C’est l’occasion d’en informer les jeunes et qu’il est aussi possible de créer et de partager librement.
Billouche
Tu as raison, Stef. On peut faire un lobbying plus que positif. Il peut y avoir des lobbies pour de bonnes et nobles causes. 🙂
1138
« Ils visent également à initier les élèves à la création de façon concrète et ludique et à leur permettre de découvrir un univers culturel. »
Ça veut dire qu’on peut y promouvoir – pour la création – les logiciels et formats libres, avec leurs avantages face aux solutions privatrices.
Ça veut dire qu’on peut sensibiliser à l’utilisation de solutions permettant de créer, face à celles qui ne permettent que de consommer (Surtout à l’heure où on parle d’utiliser des tablettes en classe.)

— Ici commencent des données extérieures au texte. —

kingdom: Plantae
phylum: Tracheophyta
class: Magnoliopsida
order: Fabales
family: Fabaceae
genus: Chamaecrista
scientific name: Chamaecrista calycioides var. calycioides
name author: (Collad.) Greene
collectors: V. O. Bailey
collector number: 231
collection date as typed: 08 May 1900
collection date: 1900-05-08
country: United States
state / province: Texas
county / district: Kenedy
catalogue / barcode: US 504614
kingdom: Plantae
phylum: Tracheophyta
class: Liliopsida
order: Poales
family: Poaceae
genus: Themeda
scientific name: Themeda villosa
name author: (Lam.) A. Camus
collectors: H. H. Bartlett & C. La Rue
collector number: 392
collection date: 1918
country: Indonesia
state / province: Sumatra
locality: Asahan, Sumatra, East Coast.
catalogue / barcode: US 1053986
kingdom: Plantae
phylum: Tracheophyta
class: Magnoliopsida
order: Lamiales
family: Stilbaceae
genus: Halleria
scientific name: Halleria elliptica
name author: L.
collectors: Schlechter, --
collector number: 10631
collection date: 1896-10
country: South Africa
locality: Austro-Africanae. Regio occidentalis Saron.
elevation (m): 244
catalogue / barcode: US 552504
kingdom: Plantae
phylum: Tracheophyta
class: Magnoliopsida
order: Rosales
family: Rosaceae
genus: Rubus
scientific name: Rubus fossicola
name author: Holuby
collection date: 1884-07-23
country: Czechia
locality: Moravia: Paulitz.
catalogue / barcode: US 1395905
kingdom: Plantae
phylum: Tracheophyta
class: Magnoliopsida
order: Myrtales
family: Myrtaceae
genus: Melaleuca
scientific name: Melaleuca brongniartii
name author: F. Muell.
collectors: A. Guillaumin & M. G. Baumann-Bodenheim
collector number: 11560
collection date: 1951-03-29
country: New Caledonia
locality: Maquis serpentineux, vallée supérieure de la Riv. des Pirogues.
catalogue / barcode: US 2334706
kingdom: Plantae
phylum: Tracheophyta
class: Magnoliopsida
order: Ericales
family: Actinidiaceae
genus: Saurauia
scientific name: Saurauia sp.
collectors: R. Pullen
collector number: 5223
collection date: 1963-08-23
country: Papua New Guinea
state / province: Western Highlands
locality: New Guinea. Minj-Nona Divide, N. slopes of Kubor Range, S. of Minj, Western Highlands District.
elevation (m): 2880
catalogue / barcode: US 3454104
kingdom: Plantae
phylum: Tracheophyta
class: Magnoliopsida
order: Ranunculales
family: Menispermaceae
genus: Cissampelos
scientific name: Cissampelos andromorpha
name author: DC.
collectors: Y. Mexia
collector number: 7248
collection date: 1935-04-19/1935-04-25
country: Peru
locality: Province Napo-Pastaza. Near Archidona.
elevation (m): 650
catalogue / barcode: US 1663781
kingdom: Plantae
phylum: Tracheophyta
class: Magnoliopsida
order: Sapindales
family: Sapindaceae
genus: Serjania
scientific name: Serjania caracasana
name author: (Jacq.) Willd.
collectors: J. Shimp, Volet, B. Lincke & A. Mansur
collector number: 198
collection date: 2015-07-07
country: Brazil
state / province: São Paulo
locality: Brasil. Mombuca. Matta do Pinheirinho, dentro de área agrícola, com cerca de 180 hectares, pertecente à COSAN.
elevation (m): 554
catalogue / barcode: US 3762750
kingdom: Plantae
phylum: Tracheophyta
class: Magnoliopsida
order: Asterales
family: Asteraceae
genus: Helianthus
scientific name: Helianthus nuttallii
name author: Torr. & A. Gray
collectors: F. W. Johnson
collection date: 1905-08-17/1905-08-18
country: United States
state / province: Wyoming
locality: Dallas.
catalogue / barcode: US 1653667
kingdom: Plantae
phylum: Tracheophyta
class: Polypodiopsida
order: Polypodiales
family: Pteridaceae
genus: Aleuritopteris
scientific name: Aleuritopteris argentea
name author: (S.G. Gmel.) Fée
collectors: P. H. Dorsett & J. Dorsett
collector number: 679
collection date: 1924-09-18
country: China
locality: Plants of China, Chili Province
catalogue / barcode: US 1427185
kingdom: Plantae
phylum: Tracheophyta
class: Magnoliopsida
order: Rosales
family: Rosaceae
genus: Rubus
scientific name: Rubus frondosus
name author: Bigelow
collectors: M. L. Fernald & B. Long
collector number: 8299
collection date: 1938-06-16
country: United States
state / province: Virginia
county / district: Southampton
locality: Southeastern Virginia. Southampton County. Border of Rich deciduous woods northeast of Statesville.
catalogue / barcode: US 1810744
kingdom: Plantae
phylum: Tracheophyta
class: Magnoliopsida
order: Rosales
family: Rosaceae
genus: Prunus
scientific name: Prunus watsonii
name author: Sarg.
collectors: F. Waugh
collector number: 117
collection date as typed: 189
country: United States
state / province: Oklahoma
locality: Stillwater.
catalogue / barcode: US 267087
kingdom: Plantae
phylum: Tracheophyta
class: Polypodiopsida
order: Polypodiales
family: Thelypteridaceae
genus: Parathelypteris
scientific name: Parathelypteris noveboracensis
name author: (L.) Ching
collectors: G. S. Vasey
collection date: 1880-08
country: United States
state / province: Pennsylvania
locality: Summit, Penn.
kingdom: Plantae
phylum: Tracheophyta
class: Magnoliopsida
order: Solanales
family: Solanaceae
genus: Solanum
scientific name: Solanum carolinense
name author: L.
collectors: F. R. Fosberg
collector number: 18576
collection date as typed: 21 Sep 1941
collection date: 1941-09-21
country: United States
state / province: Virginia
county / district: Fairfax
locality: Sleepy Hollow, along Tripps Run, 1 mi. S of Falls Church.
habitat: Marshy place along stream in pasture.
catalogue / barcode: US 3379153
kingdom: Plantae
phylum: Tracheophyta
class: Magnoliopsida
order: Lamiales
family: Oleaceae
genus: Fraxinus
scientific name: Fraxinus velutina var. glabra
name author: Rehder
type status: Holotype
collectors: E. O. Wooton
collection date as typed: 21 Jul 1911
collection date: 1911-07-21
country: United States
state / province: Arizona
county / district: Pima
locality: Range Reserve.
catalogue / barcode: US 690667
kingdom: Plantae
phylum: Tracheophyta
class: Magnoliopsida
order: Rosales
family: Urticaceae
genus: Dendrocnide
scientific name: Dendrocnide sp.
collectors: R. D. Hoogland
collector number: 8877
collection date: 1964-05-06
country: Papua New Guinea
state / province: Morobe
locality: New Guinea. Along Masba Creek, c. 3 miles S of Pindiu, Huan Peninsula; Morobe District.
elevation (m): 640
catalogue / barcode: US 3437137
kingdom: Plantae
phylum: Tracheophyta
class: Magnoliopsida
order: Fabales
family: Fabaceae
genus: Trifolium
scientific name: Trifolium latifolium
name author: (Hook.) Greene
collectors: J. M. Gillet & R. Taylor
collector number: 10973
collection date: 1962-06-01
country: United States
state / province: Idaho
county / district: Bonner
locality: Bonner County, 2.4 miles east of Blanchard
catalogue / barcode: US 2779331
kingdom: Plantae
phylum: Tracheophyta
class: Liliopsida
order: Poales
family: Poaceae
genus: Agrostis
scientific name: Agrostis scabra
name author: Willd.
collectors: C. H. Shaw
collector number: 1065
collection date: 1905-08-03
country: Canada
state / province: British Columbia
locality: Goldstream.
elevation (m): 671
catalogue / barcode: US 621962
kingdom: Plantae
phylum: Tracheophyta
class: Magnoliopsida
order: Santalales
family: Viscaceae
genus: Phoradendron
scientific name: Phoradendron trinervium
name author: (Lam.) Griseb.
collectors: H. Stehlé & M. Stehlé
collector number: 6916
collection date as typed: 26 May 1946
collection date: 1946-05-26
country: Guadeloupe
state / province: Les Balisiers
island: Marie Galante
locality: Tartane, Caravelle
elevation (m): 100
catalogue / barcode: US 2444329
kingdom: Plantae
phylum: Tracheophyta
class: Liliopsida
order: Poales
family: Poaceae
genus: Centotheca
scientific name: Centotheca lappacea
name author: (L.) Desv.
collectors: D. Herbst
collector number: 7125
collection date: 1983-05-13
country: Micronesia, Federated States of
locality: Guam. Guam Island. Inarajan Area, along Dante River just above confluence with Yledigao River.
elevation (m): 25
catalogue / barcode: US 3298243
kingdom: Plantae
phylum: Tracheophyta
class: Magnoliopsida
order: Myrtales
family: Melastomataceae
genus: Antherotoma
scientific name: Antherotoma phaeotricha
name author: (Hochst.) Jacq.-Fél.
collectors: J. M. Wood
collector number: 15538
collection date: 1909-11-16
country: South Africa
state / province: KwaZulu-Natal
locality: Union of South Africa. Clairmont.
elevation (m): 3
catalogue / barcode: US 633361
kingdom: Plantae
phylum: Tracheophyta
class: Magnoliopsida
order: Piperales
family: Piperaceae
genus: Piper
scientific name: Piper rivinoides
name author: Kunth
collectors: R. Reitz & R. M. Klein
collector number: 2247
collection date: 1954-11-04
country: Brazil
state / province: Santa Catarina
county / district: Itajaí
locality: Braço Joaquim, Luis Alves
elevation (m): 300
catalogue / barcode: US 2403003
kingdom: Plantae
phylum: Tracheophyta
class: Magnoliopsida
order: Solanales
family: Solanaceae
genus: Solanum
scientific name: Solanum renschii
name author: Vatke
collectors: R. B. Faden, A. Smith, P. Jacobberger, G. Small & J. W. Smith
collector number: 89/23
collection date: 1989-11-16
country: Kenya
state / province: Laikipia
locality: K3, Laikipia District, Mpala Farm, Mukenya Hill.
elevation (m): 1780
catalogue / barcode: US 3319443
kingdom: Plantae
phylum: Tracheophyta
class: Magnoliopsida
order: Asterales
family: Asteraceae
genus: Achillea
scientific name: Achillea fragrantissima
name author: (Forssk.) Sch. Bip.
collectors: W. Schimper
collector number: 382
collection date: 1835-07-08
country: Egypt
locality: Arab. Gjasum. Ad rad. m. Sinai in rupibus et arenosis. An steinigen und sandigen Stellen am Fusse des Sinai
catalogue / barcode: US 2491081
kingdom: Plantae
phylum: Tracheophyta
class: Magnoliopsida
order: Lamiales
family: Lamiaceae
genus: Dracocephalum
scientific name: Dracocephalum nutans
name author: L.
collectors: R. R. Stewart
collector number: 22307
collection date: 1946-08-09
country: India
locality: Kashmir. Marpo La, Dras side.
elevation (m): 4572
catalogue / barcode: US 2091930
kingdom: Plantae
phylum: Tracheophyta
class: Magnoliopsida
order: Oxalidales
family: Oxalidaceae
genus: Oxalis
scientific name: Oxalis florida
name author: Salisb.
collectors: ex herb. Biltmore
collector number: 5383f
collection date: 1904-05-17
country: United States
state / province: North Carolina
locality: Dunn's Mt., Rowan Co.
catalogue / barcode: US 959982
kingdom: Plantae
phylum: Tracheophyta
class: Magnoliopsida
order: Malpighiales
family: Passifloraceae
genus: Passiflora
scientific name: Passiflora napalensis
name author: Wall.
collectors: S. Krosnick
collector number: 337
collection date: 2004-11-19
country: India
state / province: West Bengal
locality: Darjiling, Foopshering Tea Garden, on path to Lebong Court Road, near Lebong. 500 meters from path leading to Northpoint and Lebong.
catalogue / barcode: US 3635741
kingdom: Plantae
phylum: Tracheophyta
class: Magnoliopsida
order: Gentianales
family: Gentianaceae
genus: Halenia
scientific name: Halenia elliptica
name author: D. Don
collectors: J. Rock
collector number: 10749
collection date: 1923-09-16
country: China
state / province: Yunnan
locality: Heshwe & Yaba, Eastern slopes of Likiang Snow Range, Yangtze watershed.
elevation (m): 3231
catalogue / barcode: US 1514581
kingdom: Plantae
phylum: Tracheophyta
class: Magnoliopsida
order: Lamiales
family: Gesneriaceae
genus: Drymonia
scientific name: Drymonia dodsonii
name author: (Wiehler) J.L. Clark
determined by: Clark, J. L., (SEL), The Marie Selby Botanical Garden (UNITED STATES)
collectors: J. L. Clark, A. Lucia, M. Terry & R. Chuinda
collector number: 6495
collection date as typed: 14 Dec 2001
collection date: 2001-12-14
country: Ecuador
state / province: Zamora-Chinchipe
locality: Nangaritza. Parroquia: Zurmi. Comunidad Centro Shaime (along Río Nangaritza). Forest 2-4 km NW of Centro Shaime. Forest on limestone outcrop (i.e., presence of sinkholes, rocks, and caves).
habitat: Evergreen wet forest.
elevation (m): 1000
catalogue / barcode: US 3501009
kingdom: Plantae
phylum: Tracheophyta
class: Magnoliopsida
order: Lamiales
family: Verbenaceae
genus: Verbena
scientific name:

Ça veut dire qu’on peut plaider en faveur de la collaboration, plutôt que de la concurrence.
Et si ça permet à Emma Leprince d’être plus influencée par Voltaire, Zola, et Pouhiou que par Voltaire, Zola, et DJ Fritas, on évitera « I prefer your clone » dans dix ans.
Ryzz
LN a raison sur le fait qu’il ne devrai pas y avoir d’organisme extérieur qui fasse ce genre d’intervention. Cependant, ça va quand même se faire… alors il vaut mieux y aller pour équilibrer un peu le discourt ! D’autant que je suis persuadé qu’il doit bien y avoir des documentalistes qui n’orientent pas leur discourt vers le libre. Quant à ceux qui le font, ça peut être l’occasion de leur donner un peu de soutient dans leur travail et de le valoriser face aux élèves. Car plus les élèves verront de personnes avec un discourt en faveur du libre, plus ils le prendront au sérieux.
Surtout, si vous y allez, mettez l’accent sur les DRMs. Il est important que les gens prennent conscience des moindres restrictions qu’on met à leurs libertés. Ce n’est pas ça qui va changer la situation actuelle, mais ce qu’il faut, c’est développer leur esprit critique pour que plus tard ils fassent leurs propres choix en analysant ce que ça implique pour leur liberté.